You are viewing a plain text version of this content. The canonical link for it is here.
Posted to solr-user@lucene.apache.org by Chris Hostetter <ho...@fucit.org> on 2012/06/01 00:04:00 UTC
Re: Strip html
: I make a transformation XSLT which return :
: ---------------------------------------
: si les ruches d’abeilles prouvent la
: monarchie, les fourmillières, les troupes d’éléphants ou
: de castors prouvent la république.
: ---------------------------------------
: i put this html in solr: $doc->addField('body_strip_html', $body_norm);
...
: But this don't work!
: I want to return this xml files (look exemple) if i search "castor".
I'm confused.
a) you said you've already transformed your input XML into plain text --
so i don't see what you need HTML striping at all.

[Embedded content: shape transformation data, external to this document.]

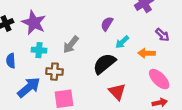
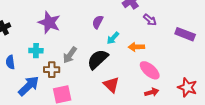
purple star: (34, 23) -> (49, 23), moved
purple arrow: (162, 35) -> (150, 20), moved
gray arrow: (71, 45) -> (70, 55), moved

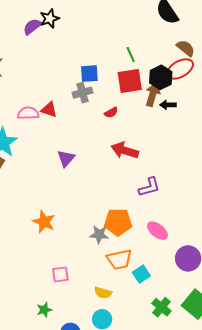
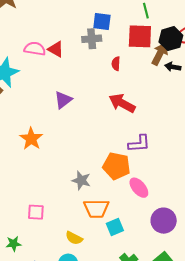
red semicircle: (111, 113) -> (116, 64), turned 112
orange star: (44, 222) -> (31, 139), moved
orange pentagon: (118, 222) -> (116, 166), moved

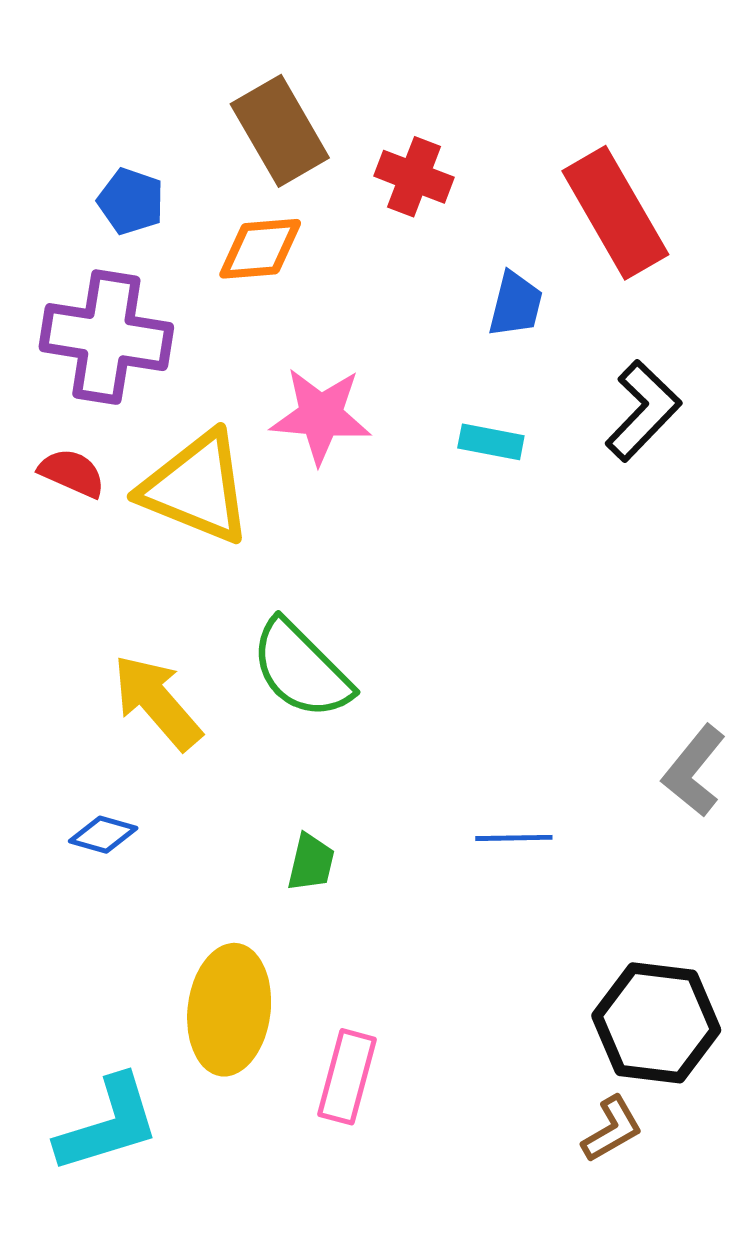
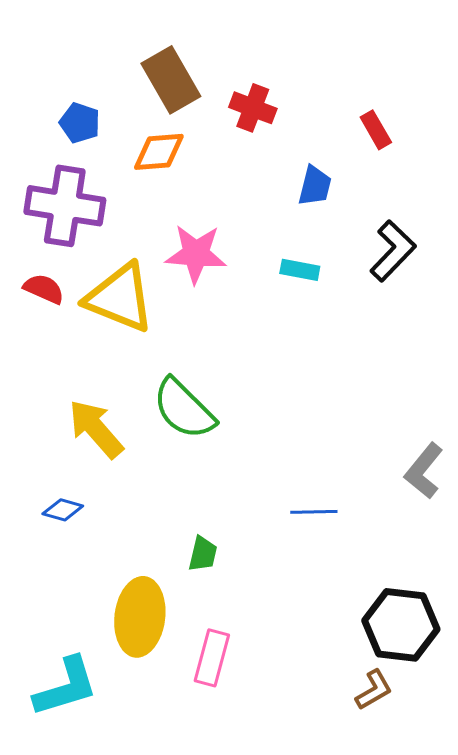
red rectangle: (615, 213) -> (376, 130), size x0.5
green trapezoid: (311, 862) -> (203, 554), moved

b) your current problem doesn't seem to have anything to do with HTML or
XML ... you're asking why a document containing "castors" (plural) doesn't
match a query for "castor" (singular) but the field type you say are using
has a very simple analyzer that doens't do any stemming of any kind...
>> <analyzer>
>> <charFilter class="solr.HTMLStripCharFilterFactory"/>
>> <tokenizer class="solr.StandardTokenizerFactory"/>
>> </analyzer>
..since there is no HTML in your input, HTMLStripCharFilterFactory is a
no-op. which leaves StandardTokenizerFactory which just does
tokenization.
It seems like all you need to do is add a stemmer (and for efficiency:
remove the HTMLStripCharFilterFactory). I'm no expert, but it looks like
you are indexing french, so i would suggest using a french stemmer...
https://wiki.apache.org/solr/LanguageAnalysis#French
-Hoss